Fast forward to the 1990s when organizational change, and the engagement of the people who were involved in the changes, was more and more important. Peter Senge’s The Fifth Discipline was just published and it too was path-breaking. His introduction to learning organizations, systems thinking, personal mastery, mental models, shared vision and team learning were not all entirely new concepts, but his positioning them in terms of organizations that can learn was a novel idea. Until that time industrial and machine models were prevalent, organizations were perceived as static institutions. Senge’s concepts positioned organizations as living, breathing, thinking and learning entities – active, alive and constantly evolving. Looking back now, this thinking makes so much more sense. Again, I was hooked on the new ideas and how they could be translated to the organizations I was working with, usually hospitals and higher education institutions, which were complex and largely caught up in old economy thinking, with static hierarchies and bureaucracies holding a tight grip on real change.

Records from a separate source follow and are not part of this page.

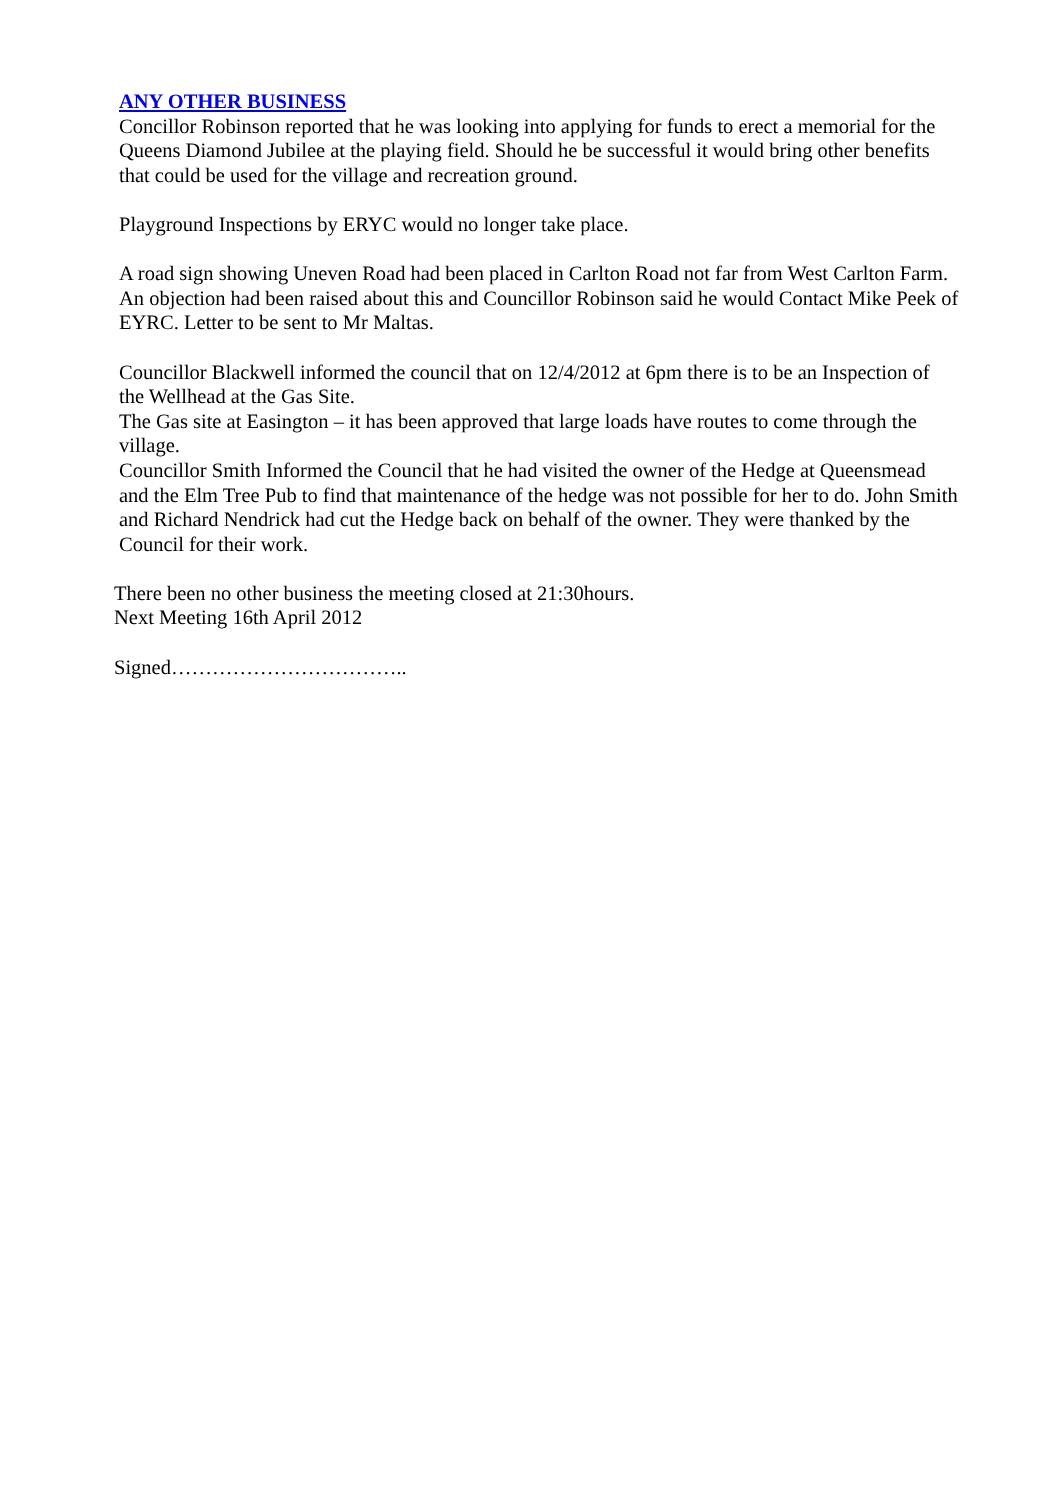ANY OTHER BUSINESS
Concillor Robinson reported that he was looking into applying for funds to erect a memorial for the Queens Diamond Jubilee at the playing field. Should he be successful it would bring other benefits that could be used for the village and recreation ground.
Playground Inspections by ERYC would no longer take place.
A road sign showing Uneven Road had been placed in Carlton Road not far from West Carlton Farm. An objection had been raised about this and Councillor Robinson said he would Contact Mike Peek of EYRC. Letter to be sent to Mr Maltas.
Councillor Blackwell informed the council that on 12/4/2012 at 6pm there is to be an Inspection of the Wellhead at the Gas Site.
The Gas site at Easington – it has been approved that large loads have routes to come through the village.
Councillor Smith Informed the Council that he had visited the owner of the Hedge at Queensmead and the Elm Tree Pub to find that maintenance of the hedge was not possible for her to do. John Smith and Richard Nendrick had cut the Hedge back on behalf of the owner. They were thanked by the Council for their work.
There been no other business the meeting closed at 21:30hours.
Next Meeting 16th April 2012
Signed……………………………..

In 1998, Brenda Zimmerman and her colleagues, Curt Lindberg and Paul Plsek published Edgeware: Insights from Complexity Science for Healthcare Leaders which introduced healthcare leaders to the importance of complexity thinking and it is this work where I will take a deeper dive. Before I do, I want to highlight one more experience that actively altered my thinking. In November 2013, I traveled to Vienna to attend The Drucker Forum, an annual global event that brings together a couple of hundred people – across the spectra of roles, experiences, ethnicity and country, age, economic and social sectors – all interested in the work of Peter Drucker and wanting to better understand current paradigms and how the world is changing. One of the most important concepts I took from this experience is the notion of increasing VUCA – Volatility, Uncertainty, Complexity and Ambiguity, a world view we are currently experiencing in every aspect of our lives as we deal with SARS2-Covid19, a worldwide pandemic of epic proportions as well as the effects of climate change both challenging us and our values in so many ways.
Edgeware (1998) was published at a time of significant flux in the organizational life of hospitals in Canada. Conservative governments were promoting significant reorganization in what was being positioned as “right-sizing”. There was merit in the work; health care costs, which are a significant part of provincial budgets in Canada, had been driving upwards for many years and experts indicated there was potentially some slack in the system and room for new ways of doing things. As is common is such situations, there was a great deal of angst among those charged with “changing” and there was expected job loss as a result of new expectations. Edgeware with its practical tools and ways of progressively understanding systems was a welcome addition to my reading list and to the vocabulary I was trying to master.